Generally, vasectomy reversals are quite safe. For anyone considering this procedure, it is important to conduct some research and get educated, not only about the vasectomy process itself, but also about the qualifications and abilities of your surgical team. For instance, 30% of men were found to need an epididymovasostomy (complex repair) rather than just a vasovasostomy (simple repair), but there are relatively few doctors in the US who actually offer the complex procedure. It is not known what type of repair is needed until after the the time of surgery, therefore it is strongly recommended that men undergoing this procedure select a surgeon with the ability to perform both types of procedures.
It is also important to recognize the risks associated with any surgical procedure. Although uncommon, there are a few issues that could potentially arise from a vasectomy reversal. These complications are considered exceedingly rare, but are possible. They include:
- Anesthesia problems — Less than 1%
- Risk of surgical infection — 1-5%
- Granuloma — Less than 1%
- Hematoma — Less than 5%
Other risks include:
- Failed reversal — There are many factors involved in a vasectomy reversal, which makes predicting the overall success of the procedure difficult.
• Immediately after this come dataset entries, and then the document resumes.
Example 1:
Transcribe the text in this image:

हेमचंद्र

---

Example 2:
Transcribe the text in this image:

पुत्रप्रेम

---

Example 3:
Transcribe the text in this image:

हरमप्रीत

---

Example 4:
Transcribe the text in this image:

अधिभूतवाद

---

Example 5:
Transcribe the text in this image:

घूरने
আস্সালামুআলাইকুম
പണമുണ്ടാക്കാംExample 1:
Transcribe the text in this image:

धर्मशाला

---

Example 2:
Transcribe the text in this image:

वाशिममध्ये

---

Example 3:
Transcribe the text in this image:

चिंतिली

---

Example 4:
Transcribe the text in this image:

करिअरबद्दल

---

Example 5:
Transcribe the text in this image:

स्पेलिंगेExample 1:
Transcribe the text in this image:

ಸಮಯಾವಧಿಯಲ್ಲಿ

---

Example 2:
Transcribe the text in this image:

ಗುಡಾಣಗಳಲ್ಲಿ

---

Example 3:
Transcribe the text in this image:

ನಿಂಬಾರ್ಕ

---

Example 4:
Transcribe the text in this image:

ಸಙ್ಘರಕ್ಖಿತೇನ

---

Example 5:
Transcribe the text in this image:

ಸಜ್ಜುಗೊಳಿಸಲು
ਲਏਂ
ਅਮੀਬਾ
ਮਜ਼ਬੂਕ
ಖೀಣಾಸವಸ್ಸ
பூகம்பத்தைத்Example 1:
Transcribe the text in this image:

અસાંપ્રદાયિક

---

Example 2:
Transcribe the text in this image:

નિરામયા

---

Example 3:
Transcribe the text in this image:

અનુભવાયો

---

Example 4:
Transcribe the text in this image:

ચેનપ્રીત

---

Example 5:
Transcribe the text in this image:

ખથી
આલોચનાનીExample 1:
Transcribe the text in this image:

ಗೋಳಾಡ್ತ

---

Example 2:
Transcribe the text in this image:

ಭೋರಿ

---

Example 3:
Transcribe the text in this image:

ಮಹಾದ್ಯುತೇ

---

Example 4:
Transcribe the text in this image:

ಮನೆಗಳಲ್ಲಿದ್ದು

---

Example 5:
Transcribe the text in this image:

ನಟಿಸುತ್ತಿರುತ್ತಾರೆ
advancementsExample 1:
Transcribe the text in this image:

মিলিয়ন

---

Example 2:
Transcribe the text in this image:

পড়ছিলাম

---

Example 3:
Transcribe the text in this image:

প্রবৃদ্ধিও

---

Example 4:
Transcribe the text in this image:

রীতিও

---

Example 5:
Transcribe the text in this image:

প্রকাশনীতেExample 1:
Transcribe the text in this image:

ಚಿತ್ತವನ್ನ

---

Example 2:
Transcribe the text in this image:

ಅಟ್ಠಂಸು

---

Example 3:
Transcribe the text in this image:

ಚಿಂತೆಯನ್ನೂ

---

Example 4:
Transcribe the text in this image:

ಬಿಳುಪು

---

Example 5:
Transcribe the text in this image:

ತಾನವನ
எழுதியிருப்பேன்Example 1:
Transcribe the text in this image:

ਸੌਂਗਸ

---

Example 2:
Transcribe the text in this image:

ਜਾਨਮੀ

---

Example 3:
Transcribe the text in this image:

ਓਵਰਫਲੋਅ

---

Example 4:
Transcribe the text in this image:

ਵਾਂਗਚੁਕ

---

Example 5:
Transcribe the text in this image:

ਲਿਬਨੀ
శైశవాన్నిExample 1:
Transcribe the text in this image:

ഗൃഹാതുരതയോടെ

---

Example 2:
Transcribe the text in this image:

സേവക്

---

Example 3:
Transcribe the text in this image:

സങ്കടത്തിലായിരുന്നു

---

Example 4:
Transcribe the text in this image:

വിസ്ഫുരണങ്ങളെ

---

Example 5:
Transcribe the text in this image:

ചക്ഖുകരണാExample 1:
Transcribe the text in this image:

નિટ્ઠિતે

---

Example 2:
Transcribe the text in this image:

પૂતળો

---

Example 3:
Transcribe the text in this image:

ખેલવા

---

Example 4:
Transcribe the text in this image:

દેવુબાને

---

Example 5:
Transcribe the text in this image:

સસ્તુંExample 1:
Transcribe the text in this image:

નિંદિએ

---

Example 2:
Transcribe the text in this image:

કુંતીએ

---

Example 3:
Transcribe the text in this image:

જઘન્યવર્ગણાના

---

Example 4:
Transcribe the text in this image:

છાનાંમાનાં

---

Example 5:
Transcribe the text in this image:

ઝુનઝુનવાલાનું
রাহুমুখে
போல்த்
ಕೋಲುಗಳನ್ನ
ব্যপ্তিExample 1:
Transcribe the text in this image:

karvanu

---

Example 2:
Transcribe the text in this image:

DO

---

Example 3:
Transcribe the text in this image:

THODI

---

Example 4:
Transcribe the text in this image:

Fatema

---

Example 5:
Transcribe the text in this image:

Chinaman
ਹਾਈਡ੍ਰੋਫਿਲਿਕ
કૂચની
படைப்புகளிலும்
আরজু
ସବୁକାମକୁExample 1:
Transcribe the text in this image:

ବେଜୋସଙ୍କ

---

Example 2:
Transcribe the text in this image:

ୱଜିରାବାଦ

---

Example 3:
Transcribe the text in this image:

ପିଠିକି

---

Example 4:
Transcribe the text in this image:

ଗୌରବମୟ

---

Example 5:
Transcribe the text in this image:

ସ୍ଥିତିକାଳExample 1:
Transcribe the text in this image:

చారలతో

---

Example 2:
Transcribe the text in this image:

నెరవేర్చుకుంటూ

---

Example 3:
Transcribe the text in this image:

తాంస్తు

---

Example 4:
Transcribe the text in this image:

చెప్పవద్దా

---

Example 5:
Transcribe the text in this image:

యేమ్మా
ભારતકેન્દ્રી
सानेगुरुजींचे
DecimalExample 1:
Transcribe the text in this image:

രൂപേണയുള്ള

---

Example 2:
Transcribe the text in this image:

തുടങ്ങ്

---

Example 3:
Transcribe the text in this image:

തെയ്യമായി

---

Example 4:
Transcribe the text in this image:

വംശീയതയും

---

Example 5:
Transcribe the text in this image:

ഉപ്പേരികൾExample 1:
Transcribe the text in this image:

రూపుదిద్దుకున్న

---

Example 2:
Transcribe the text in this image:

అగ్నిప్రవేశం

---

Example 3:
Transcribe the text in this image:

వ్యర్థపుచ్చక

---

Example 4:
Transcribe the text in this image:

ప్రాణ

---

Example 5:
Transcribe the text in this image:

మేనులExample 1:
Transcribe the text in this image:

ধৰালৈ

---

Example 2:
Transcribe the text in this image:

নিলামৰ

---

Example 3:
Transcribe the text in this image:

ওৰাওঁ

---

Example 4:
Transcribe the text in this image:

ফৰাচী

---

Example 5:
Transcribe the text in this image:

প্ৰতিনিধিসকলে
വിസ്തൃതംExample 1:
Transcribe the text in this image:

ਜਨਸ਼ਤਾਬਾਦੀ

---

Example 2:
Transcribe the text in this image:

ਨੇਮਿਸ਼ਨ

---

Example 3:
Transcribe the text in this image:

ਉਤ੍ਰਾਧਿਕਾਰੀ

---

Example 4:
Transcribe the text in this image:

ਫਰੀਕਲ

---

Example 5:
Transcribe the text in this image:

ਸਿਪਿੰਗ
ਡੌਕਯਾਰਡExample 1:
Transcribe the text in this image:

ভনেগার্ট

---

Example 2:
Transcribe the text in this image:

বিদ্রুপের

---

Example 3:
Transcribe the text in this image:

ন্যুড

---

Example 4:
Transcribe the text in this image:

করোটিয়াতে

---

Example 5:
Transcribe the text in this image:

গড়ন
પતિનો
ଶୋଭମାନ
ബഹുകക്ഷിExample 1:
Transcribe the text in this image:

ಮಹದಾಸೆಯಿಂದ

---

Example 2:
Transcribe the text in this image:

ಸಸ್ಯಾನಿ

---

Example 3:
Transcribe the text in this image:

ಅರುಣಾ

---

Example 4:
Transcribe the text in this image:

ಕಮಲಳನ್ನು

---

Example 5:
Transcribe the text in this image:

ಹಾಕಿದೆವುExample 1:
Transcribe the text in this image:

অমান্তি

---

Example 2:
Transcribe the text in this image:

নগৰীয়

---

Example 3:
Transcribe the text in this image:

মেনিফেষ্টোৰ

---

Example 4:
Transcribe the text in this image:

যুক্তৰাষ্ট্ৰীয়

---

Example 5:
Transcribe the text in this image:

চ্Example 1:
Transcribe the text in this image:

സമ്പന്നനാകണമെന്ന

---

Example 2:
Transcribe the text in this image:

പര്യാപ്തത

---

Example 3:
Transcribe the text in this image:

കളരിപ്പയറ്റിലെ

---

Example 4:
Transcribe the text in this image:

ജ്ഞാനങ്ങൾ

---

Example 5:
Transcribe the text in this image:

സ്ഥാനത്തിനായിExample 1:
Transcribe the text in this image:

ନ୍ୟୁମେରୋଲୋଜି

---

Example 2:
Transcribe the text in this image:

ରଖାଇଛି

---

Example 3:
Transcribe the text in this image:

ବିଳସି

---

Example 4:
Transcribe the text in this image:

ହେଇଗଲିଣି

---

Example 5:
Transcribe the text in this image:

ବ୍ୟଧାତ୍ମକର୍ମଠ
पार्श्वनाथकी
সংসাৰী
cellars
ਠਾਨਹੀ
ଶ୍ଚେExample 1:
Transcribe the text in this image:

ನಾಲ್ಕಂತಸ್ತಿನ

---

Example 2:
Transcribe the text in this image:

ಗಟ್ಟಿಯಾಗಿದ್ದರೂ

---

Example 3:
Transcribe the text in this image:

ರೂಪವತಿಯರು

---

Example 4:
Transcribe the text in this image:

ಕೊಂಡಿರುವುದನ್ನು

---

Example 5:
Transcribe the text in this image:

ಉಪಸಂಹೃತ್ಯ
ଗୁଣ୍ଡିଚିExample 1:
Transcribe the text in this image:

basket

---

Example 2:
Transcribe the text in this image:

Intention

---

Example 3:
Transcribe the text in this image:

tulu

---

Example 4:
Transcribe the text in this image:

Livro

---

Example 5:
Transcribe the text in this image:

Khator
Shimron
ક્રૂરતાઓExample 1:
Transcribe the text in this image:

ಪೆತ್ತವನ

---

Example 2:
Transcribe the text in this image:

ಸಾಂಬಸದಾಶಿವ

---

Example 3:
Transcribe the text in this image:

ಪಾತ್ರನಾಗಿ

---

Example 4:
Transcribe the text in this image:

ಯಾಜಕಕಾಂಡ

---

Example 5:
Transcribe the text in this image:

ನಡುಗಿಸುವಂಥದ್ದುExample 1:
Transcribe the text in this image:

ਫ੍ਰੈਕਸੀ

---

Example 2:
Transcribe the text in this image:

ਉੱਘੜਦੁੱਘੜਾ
Factors that influence success rate include whether you need a complex (epididymovasostomy) or simple (vasovasostomy) repair. Complex repairs have a lower rate of success. In approximately 15% of cases, individuals can see initial success, but the repair closes down over time.
- Chronic pain — Up to 3%. In the majority of cases, the man had scrotal pain prior to surgery. The reversal simply augments the pain.
For the most part, vasectomy reversals are recommended within 20 years of the initial vasectomy procedure in order to be effective. A rule of thumb: the longer a man waits after his vasectomy to have it reversed, the less likely it is that the reversal procedure will be successful. There are cases where the vasectomy reversal is successful, but sperm count remains low. This could be due to a number of reasons, whether they be poor sperm production to begin with or perhaps a reconnected site has developed scar tissue over the channels needed to combine the sperm with the ejaculate.
In any case, at least with the scar tissue issue, the problem can generally can be rectified, or at least addressed through alternate medical means.
The fact is, vasectomy reversals are quite safe and are carried out frequently within the urological community.